**Exercise aim**
A faithful copy of all the data is required; pictures should not be included.

———

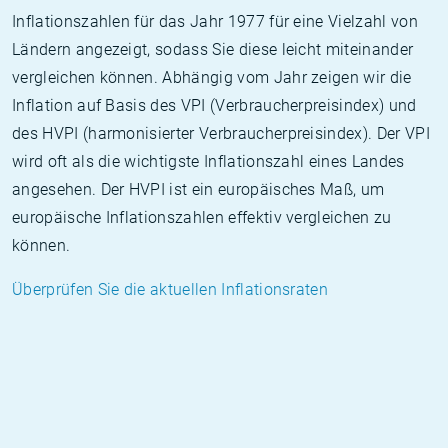
Inflationszahlen für das Jahr 1977 für eine Vielzahl von
Ländern angezeigt, sodass Sie diese leicht miteinander
vergleichen können. Abhängig vom Jahr zeigen wir die
Inflation auf Basis des VPI (Verbraucherpreisindex) und
des HVPI (harmonisierter Verbraucherpreisindex). Der VPI
wird oft als die wichtigste Inflationszahl eines Landes
angesehen. Der HVPI ist ein europäisches Maß, um
europäische Inflationszahlen effektiv vergleichen zu
können.
Überprüfen Sie die aktuellen Inflationsraten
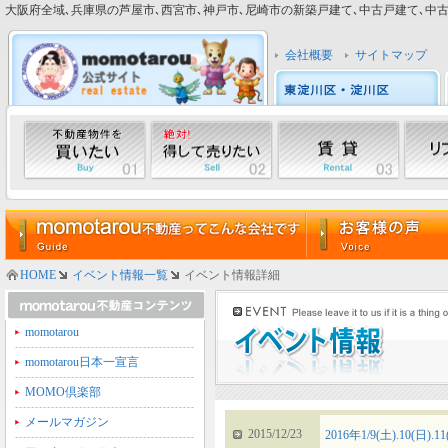
大阪府全域､兵庫県の芦屋市､西宮市､神戸市､尼崎市の新築戸建て､中古戸建て､中古マン
会社概要
サイトマップ
HOME
イベント情報一覧
イベント情報詳細
momotarou
momotarou日本一宣言
MOMO倶楽部
メールマガジン
2015/12/23
2016年1/9(土).10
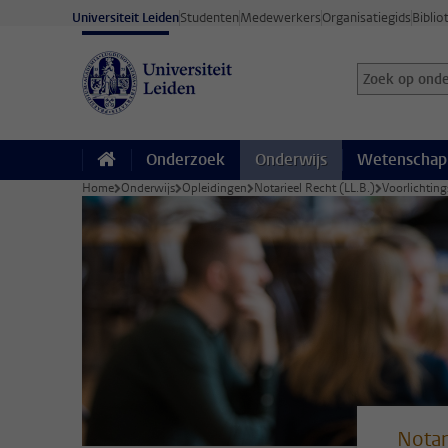
Ga direct naar de inhoud
Universiteit Leiden
Studenten
Medewerkers
Organisatiegids
Biblio
Zoek op onder
Zoekterm
Onderzoek
Onderwijs
Wetenschap
Home
Onderwijs
Opleidingen
Notarieel Recht (LL.B.)
Voorlichtin
Notar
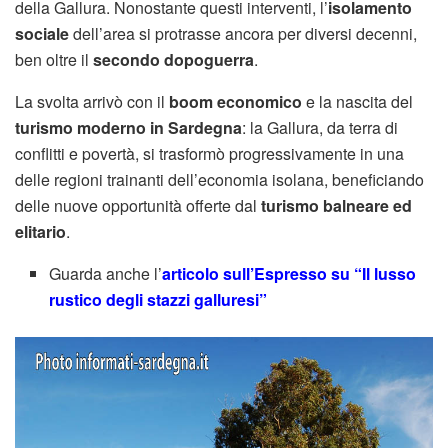
della Gallura. Nonostante questi interventi, l’
isolamento
sociale
dell’area si protrasse ancora per diversi decenni,
ben oltre il
secondo dopoguerra
.
La svolta arrivò con il
boom economico
e la nascita del
turismo moderno in Sardegna
: la Gallura, da terra di
conflitti e povertà, si trasformò progressivamente in una
delle regioni trainanti dell’economia isolana, beneficiando
delle nuove opportunità offerte dal
turismo balneare ed
elitario
.
Guarda anche l’
articolo sull’Espresso su “Il lusso
rustico degli stazzi galluresi”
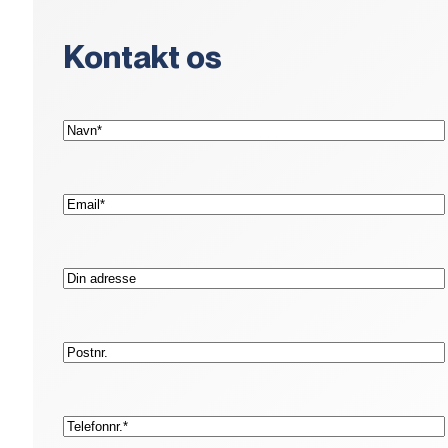
Kontakt os
(Påkrævet)
Navn*
(Påkrævet)
E-
mail*
Adresse
Postnr.
(Påkrævet)
Telefon*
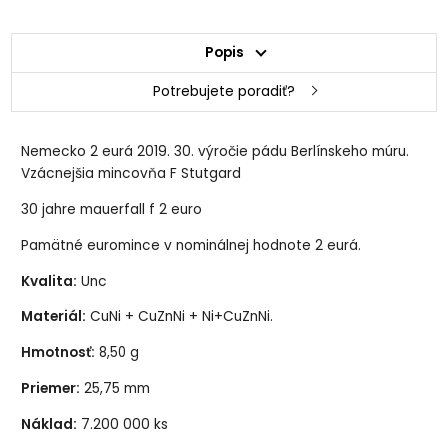
Popis
Potrebujete poradiť?
Nemecko 2 eurá 2019. 30. výročie pádu Berlínskeho múru.
Vzácnejšia mincovňa F Stutgard
30 jahre mauerfall f 2 euro
Pamätné euromince v nominálnej hodnote 2 eurá.
Kvalita:
Unc
Materiál:
CuNi + CuZnNi + Ni+CuZnNi.
Hmotnosť:
8,50 g
Priemer:
25,75 mm
Náklad:
7.200 000 ks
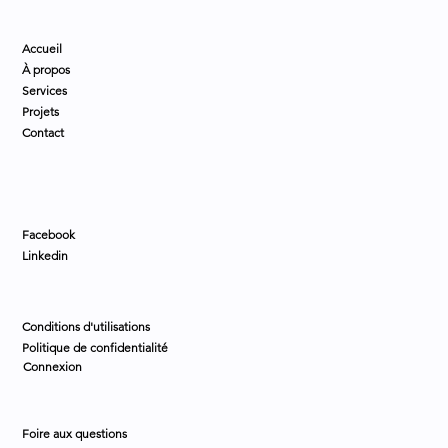
Accueil
À propos
Services
Projets
Contact
Facebook
Linkedin
Conditions d'utilisations
Politique de confidentialité
Connexion
Foire aux questions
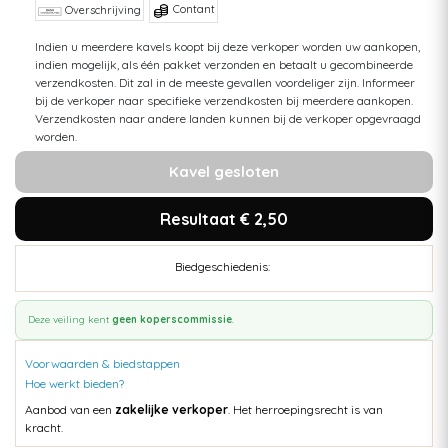
Contant
Overschrijving
Indien u meerdere kavels koopt bij deze verkoper worden uw aankopen,
indien mogelijk, als één pakket verzonden en betaalt u gecombineerde
verzendkosten. Dit zal in de meeste gevallen voordeliger zijn. Informeer
bij de verkoper naar specifieke verzendkosten bij meerdere aankopen.
Verzendkosten naar andere landen kunnen bij de verkoper opgevraagd
worden.
Kavel gesloten
Resultaat € 2,50
Biedgeschiedenis:
Deze veiling kent
geen koperscommissie
.
Voorwaarden & biedstappen
Hoe werkt bieden?
Aanbod van een
zakelijke verkoper
. Het herroepingsrecht is van
kracht.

———

**Response to this exercise**
Inflationszahlen für das Jahr 1977 für eine Vielzahl von
Ländern angezeigt, sodass Sie diese leicht miteinander
vergleichen können. Abhängig vom Jahr zeigen wir die
Inflation auf Basis des VPI (Verbraucherpreisindex) und
des HVPI (harmonisierter Verbraucherpreisindex). Der VPI
wird oft als die wichtigste Inflationszahl eines Landes
angesehen. Der HVPI ist ein europäisches Maß, um
europäische Inflationszahlen effektiv vergleichen zu
können.
Überprüfen Sie die aktuellen Inflationsraten
大阪府全域､兵庫県の芦屋市､西宮市､神戸市､尼崎市の新築戸建て､中古戸建て､中古マン
会社概要
サイトマップ
HOME
イベント情報一覧
イベント情報詳細
momotarou
momotarou日本一宣言
MOMO倶楽部
メールマガジン
2015/12/23
2016年1/9(土).10
Ga direct naar de inhoud
Universiteit Leiden
Studenten
Medewerkers
Organisatiegids
Biblio
Zoek op onder
Zoekterm
Onderzoek
Onderwijs
Wetenschap
Home
Onderwijs
Opleidingen
Notarieel Recht (LL.B.)
Voorlichtin
Notar
della Gallura. Nonostante questi interventi, l’
isolamento
sociale
dell’area si protrasse ancora per diversi decenni,
ben oltre il
secondo dopoguerra
.
La svolta arrivò con il
boom economico
e la nascita del
turismo moderno in Sardegna
: la Gallura, da terra di
conflitti e povertà, si trasformò progressivamente in una
delle regioni trainanti dell’economia isolana, beneficiando
delle nuove opportunità offerte dal
turismo balneare ed
elitario
.
Guarda anche l’
articolo sull’Espresso su “Il lusso
rustico degli stazzi galluresi”
Kontakt os
(Påkrævet)
Navn*
(Påkrævet)
E-
mail*
Adresse
Postnr.
(Påkrævet)
Telefon*
Popis
Potrebujete poradiť?
Nemecko 2 eurá 2019. 30. výročie pádu Berlínskeho múru.
Vzácnejšia mincovňa F Stutgard
30 jahre mauerfall f 2 euro
Pamätné euromince v nominálnej hodnote 2 eurá.
Kvalita:
Unc
Materiál:
CuNi + CuZnNi + Ni+CuZnNi.
Hmotnosť:
8,50 g
Priemer:
25,75 mm
Náklad:
7.200 000 ks
Accueil
À propos
Services
Projets
Contact
Facebook
Linkedin
Conditions d'utilisations
Politique de confidentialité
Connexion
Foire aux questions
Contant
Overschrijving
Indien u meerdere kavels koopt bij deze verkoper worden uw aankopen,
indien mogelijk, als één pakket verzonden en betaalt u gecombineerde
verzendkosten. Dit zal in de meeste gevallen voordeliger zijn. Informeer
bij de verkoper naar specifieke verzendkosten bij meerdere aankopen.
Verzendkosten naar andere landen kunnen bij de verkoper opgevraagd
worden.
Kavel gesloten
Resultaat € 2,50
Biedgeschiedenis:
Deze veiling kent
geen koperscommissie
.
Voorwaarden & biedstappen
Hoe werkt bieden?
Aanbod van een
zakelijke verkoper
. Het herroepingsrecht is van
kracht.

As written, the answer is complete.